» What is needed:
Leaving out every picture, output the records below exactly as they are.
[[ Source information, beginning ]]
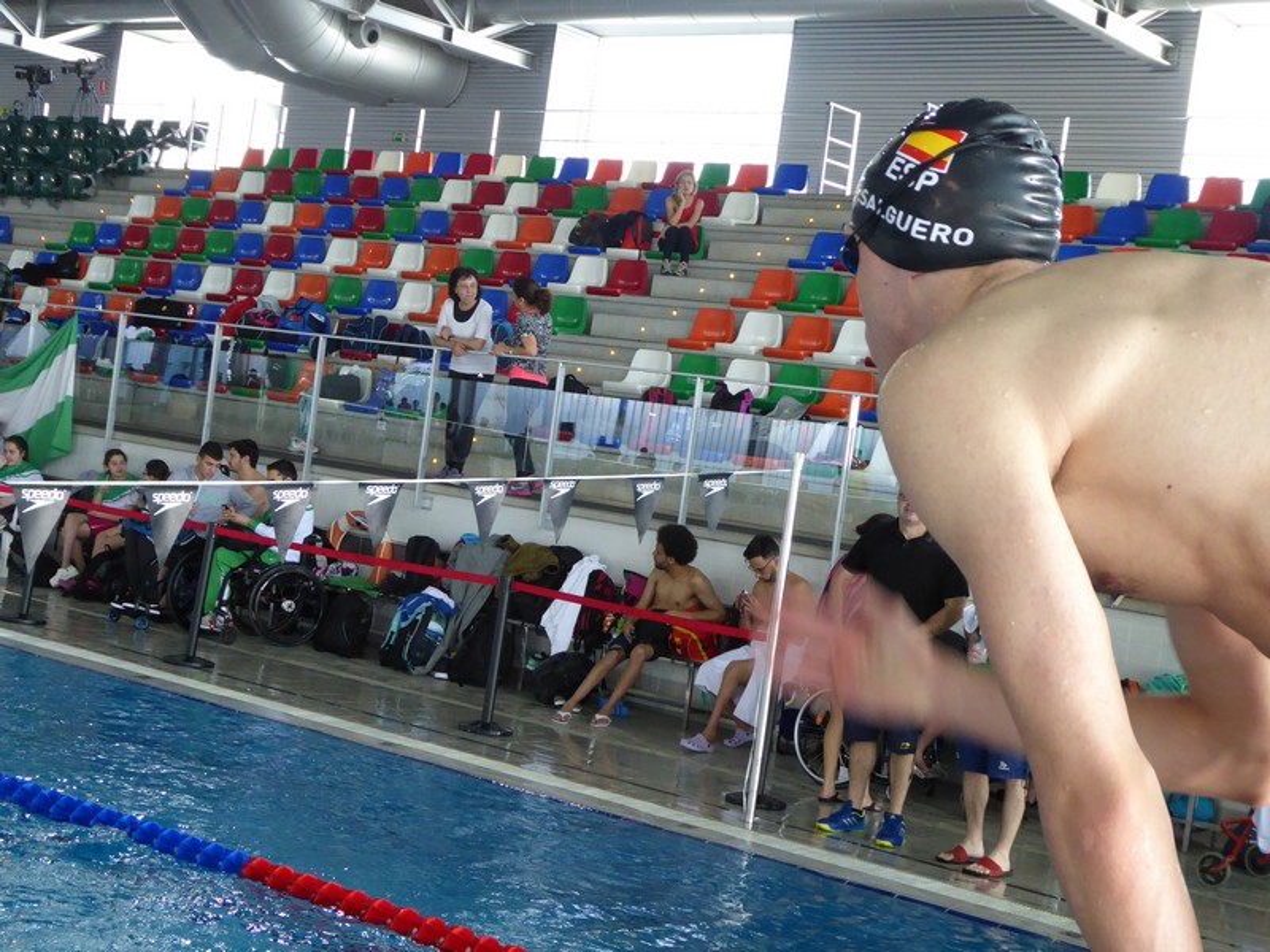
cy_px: 476
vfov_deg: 25.7
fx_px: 2091
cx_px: 635
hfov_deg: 33.8
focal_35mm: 57
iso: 640
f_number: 4.2
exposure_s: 1/60
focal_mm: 10.3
[[ Source information, end ]]
» Solved exercise:
cy_px: 476
vfov_deg: 25.7
fx_px: 2091
cx_px: 635
hfov_deg: 33.8
focal_35mm: 57
iso: 640
f_number: 4.2
exposure_s: 1/60
focal_mm: 10.3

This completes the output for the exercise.